Abstract: SA-PO0255
Nonclinical Safety Profile of JADE101, a Half-Life Extended Fully Human Monoclonal Antibody Targeting APRIL for the Treatment of IgAN
Session Information
- Pharmacology
November 08, 2025 | Location: Exhibit Hall, Convention Center
Abstract Time: 10:00 AM - 12:00 PM
Category: Pharmacology (PharmacoKinetics, -Dynamics, -Genomics)
- 2000 Pharmacology (PharmacoKinetics, -Dynamics, -Genomics)
Authors
- McCord, Ashley, Jade Biosciences, San Francisco, California, United States
- Soto, Maira, Jade Biosciences, San Francisco, California, United States
- Filbert, Erin L., Jade Biosciences, San Francisco, California, United States
- Gufford, Brandon T, Jade Biosciences, San Francisco, California, United States
- King, Andrew J., Jade Biosciences, San Francisco, California, United States
- Tong, Vincent W, Jade Biosciences, San Francisco, California, United States
Background
IgA nephropathy (IgAN) is a chronic autoimmune kidney disease characterized by mesangial deposition of immune complexes containing IgA and Gd-IgA1. A proliferation-inducing ligand (APRIL) is critical in driving production of Gd-IgA1. Blocking APRIL reduces Gd-IgA1 levels resulting in reduced proteinuria and preservation of kidney function in IgAN patients. Evaluation of anti-APRIL therapies has consistently shown a favorable safety profile in healthy volunteers and IgAN patients. JADE101 is a fully human anti-APRIL monoclonal antibody (mAb) engineered for high affinity, to limit effector function, and extend half-life. Studies were conducted to characterize the nonclinical safety profile of JADE101.
Methods
Nonclinical safety studies conducted with JADE101 included an in vitro membrane protein array, a human tissue cross-reactivity assay, an in vitro cytokine release assay, and repeat-dose studies in non-human primates (NHP). In vivo studies included evaluation of immunoglobulins (Ig), cytokines, and immunophenotyping.
Results
Fc receptor and C1q binding studies confirm that JADE101 has minimal effector function. No off-target binding of JADE101 was observed against a panel of over 6000 human proteins.
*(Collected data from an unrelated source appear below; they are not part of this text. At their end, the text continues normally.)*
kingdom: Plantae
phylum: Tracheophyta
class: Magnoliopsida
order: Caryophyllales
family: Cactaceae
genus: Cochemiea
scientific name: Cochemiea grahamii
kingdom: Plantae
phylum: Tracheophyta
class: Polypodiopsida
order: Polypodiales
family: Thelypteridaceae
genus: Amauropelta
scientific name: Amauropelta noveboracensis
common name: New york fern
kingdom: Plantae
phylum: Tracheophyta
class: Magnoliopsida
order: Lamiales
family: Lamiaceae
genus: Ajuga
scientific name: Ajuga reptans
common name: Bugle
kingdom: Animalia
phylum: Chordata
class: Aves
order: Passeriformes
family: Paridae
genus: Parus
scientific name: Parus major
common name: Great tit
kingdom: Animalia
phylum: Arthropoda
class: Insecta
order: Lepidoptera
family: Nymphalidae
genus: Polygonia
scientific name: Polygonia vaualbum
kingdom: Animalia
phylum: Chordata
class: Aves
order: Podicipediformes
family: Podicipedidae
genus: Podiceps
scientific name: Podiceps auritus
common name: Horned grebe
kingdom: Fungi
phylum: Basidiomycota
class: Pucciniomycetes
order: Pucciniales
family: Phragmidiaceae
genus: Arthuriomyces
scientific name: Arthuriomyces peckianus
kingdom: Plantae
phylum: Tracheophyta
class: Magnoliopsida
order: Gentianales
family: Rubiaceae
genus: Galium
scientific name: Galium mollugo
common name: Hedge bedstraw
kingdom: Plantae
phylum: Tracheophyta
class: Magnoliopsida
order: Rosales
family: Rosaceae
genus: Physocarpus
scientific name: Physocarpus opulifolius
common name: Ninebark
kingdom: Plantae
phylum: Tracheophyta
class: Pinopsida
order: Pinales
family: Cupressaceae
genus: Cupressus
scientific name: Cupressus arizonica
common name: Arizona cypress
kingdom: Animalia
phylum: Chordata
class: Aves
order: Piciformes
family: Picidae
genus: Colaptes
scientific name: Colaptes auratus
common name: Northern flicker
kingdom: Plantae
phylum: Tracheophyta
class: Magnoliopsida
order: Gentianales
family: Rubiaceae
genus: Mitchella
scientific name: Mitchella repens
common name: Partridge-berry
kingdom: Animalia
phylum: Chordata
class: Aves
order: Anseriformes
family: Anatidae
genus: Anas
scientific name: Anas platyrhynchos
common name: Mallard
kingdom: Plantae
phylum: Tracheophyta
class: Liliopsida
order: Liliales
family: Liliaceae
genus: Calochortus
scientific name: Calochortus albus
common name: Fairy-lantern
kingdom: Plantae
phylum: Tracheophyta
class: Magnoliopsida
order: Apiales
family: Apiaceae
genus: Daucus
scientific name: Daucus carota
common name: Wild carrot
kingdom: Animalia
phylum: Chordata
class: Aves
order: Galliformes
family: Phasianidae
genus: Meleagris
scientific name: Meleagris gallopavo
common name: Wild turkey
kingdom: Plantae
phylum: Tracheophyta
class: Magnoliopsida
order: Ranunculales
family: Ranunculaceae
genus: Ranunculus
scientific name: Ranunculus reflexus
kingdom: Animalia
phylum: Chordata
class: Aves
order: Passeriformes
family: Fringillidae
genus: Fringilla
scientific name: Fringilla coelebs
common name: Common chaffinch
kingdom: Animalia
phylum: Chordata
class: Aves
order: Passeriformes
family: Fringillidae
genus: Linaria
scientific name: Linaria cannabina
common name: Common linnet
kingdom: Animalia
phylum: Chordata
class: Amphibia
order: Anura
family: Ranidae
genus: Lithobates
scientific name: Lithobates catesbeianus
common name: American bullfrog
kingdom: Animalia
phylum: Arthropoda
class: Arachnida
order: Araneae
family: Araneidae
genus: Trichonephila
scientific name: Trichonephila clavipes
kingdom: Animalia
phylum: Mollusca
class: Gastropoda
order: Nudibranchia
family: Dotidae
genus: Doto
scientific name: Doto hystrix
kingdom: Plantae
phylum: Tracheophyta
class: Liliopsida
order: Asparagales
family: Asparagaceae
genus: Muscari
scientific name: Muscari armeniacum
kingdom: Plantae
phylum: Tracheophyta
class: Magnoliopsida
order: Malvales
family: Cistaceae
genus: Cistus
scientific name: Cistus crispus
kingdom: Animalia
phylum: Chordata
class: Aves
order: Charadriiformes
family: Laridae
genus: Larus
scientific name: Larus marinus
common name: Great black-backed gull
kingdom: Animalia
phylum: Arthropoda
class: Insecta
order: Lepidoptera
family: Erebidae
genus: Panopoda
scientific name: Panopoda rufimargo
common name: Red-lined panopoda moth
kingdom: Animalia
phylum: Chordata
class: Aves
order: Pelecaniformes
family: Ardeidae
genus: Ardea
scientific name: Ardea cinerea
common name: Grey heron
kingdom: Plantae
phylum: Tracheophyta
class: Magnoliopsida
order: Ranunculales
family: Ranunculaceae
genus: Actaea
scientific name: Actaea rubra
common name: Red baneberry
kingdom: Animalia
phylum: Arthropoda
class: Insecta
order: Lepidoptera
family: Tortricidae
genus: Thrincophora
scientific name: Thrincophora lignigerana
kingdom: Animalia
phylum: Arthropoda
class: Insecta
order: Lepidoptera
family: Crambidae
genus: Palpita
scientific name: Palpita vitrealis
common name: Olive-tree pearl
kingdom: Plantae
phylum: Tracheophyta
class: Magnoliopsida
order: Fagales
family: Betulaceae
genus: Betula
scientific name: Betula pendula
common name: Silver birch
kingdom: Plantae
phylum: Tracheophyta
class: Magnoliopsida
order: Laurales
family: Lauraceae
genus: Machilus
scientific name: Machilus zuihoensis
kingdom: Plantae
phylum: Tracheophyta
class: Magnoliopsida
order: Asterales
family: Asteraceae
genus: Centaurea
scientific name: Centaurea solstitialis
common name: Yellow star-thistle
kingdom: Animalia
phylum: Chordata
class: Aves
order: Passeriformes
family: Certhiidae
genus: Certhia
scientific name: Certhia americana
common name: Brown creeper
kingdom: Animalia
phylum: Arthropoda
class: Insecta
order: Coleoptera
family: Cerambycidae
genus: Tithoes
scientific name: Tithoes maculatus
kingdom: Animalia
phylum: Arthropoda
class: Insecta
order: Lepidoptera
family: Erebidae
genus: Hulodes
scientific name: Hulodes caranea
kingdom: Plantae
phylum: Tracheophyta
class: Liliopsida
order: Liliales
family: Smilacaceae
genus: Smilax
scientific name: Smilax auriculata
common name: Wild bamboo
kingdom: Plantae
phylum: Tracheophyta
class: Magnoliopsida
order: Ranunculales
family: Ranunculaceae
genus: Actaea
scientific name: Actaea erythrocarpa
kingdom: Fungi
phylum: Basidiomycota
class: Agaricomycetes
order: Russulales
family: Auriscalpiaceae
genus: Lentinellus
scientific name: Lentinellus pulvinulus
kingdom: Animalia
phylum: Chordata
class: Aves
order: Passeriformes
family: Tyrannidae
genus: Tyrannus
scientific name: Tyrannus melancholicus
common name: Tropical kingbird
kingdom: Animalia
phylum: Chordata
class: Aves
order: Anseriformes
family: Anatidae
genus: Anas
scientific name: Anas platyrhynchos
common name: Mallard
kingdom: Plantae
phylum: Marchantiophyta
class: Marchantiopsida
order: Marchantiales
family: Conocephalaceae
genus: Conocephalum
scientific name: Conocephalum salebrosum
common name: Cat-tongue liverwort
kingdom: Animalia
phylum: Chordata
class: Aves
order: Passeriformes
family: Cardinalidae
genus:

JADE101 was not associated with cytokine release in human whole blood and showed no specific cell membrane binding in a panel of 37 human tissues. JADE101 was well tolerated in NHP studies up to the highest dose tested providing wide safety margins above the anticipated therapeutic dose. As anticipated, JADE101 treatment resulted in significant reductions in IgA and IgM, more modest reductions in IgG, and did not elicit significant cytokine release or effects on T, B, or NK cells.
Conclusion
Nonclinical studies demonstrate that JADE101 binds APRIL with high specificity and has low potential for off-target binding to human proteins and low potential to induce cytokine release. Additionally, JADE101 demonstrated a clean safety profile in NHPs at high dose levels, providing wide safety margins above the anticipated human doses. By potently blocking APRIL-mediated signaling, JADE101 has the potential to provide disease-modifying treatment to IgAN patients with low risk of toxicity and no impact on circulating immune cells.